▸ REQUEST
Within the records below, find each line that holds the string "Сафроновское", then copy it.

▸ SUPPLIED MATERIAL
———
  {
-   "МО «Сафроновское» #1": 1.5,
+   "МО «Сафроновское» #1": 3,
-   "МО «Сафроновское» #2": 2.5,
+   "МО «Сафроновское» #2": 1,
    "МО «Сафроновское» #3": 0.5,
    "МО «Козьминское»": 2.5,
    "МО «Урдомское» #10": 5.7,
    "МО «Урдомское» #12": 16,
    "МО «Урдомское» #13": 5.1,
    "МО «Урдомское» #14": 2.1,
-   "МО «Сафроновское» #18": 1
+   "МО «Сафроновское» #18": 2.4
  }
———
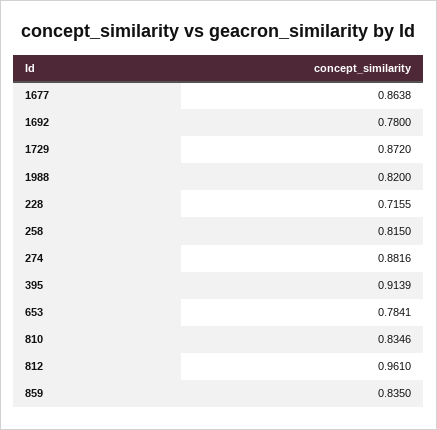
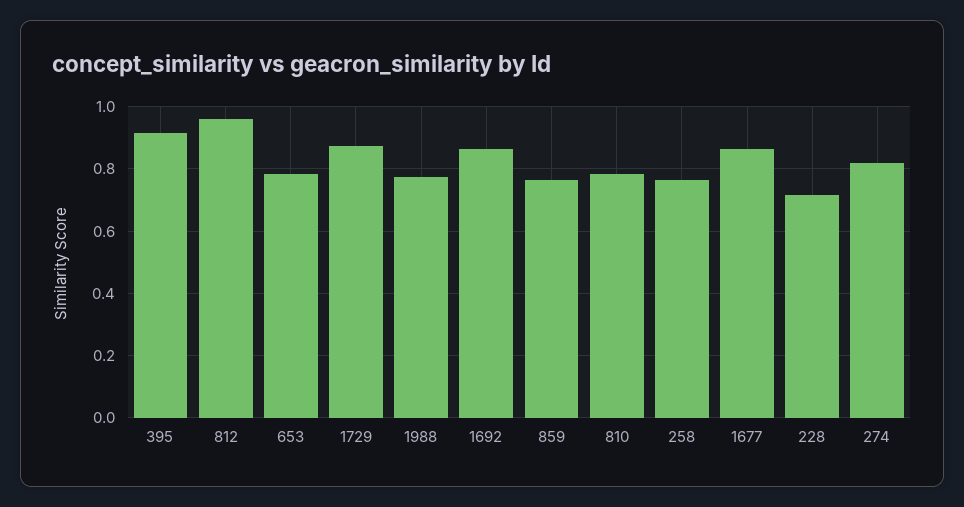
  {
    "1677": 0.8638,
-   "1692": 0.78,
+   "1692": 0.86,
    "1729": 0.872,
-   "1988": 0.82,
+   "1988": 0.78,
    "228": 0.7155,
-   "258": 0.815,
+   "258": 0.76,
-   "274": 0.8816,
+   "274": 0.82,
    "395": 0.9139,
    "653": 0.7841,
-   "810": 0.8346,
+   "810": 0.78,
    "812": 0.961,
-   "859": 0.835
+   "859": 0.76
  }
———
▸ TASK SOLUTION
-   "МО «Сафроновское» #1": 1.5,
+   "МО «Сафроновское» #1": 3,
-   "МО «Сафроновское» #2": 2.5,
+   "МО «Сафроновское» #2": 1,
    "МО «Сафроновское» #3": 0.5,
-   "МО «Сафроновское» #18": 1
+   "МО «Сафроновское» #18": 2.4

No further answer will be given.